___ STORED DATA

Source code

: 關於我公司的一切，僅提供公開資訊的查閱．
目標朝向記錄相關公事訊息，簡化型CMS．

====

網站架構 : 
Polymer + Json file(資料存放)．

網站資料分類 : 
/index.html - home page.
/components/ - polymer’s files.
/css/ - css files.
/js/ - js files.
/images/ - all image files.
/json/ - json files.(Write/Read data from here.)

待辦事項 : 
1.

______

WHAT YOU SHOULD DO:
Reproduce every line of the material above character for character, with nothing left out or changed.

RESPONSE:
Source code

: 關於我公司的一切，僅提供公開資訊的查閱．
目標朝向記錄相關公事訊息，簡化型CMS．

====

網站架構 : 
Polymer + Json file(資料存放)．

網站資料分類 : 
/index.html - home page.
/components/ - polymer’s files.
/css/ - css files.
/js/ - js files.
/images/ - all image files.
/json/ - json files.(Write/Read data from here.)

待辦事項 : 
1.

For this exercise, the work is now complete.